ACTIVITY :: Only the lines holding "Right" are wanted. Copy every one from the records below.

Structured pose outputs
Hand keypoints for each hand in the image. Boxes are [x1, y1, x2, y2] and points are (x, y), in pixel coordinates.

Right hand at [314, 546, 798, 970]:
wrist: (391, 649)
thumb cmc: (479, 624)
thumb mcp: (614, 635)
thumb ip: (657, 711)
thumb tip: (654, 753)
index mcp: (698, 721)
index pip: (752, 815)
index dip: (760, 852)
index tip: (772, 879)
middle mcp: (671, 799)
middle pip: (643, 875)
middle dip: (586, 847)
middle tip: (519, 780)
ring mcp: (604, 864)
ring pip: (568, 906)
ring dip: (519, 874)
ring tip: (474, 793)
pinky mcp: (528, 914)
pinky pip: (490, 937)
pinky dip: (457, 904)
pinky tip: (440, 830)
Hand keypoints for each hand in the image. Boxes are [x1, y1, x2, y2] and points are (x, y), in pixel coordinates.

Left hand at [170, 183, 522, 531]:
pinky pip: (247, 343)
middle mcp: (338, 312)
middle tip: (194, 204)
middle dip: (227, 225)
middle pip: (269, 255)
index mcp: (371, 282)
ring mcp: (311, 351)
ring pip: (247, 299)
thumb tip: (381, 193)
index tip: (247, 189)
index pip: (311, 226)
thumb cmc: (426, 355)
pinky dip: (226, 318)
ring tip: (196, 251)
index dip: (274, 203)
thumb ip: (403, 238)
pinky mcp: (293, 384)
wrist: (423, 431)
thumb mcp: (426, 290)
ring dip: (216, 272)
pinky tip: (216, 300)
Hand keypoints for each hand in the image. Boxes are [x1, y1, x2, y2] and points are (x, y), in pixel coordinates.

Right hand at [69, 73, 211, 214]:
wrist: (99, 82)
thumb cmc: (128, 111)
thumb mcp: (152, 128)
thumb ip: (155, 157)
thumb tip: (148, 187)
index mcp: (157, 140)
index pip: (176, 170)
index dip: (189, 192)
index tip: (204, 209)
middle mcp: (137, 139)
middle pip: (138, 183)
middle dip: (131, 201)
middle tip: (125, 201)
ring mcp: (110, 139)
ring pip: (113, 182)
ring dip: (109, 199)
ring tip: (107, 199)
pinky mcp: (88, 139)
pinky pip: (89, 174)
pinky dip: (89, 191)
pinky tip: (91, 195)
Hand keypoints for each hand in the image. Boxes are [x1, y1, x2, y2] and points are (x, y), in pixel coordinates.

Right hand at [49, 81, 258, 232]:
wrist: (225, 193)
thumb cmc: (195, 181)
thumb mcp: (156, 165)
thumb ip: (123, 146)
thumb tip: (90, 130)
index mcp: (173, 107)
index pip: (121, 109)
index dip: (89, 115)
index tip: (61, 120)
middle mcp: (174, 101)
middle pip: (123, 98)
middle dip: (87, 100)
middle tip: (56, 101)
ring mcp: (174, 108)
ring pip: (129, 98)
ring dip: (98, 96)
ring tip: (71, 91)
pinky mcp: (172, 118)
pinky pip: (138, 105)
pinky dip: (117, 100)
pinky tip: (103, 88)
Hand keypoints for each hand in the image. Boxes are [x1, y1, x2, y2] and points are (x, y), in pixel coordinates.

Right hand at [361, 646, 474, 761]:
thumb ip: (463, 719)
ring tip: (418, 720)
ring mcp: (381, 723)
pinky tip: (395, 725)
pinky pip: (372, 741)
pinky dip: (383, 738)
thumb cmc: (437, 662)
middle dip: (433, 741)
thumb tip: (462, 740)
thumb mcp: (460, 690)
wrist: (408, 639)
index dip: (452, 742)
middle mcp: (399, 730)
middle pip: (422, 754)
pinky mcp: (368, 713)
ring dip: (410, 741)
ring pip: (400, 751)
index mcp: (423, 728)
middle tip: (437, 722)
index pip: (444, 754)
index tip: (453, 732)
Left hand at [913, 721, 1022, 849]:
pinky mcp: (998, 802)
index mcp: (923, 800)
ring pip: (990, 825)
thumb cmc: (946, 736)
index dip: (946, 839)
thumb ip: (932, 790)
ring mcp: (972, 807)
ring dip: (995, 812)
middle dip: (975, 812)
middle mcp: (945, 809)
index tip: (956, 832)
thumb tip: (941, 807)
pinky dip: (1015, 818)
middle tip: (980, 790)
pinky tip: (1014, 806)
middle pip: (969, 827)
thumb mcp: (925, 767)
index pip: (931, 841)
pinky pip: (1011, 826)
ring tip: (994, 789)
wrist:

RESPONSE AREA ::
Right hand at [314, 546, 798, 970]:
Right hand at [69, 73, 211, 214]:
Right hand at [49, 81, 258, 232]:
Right hand at [361, 646, 474, 761]:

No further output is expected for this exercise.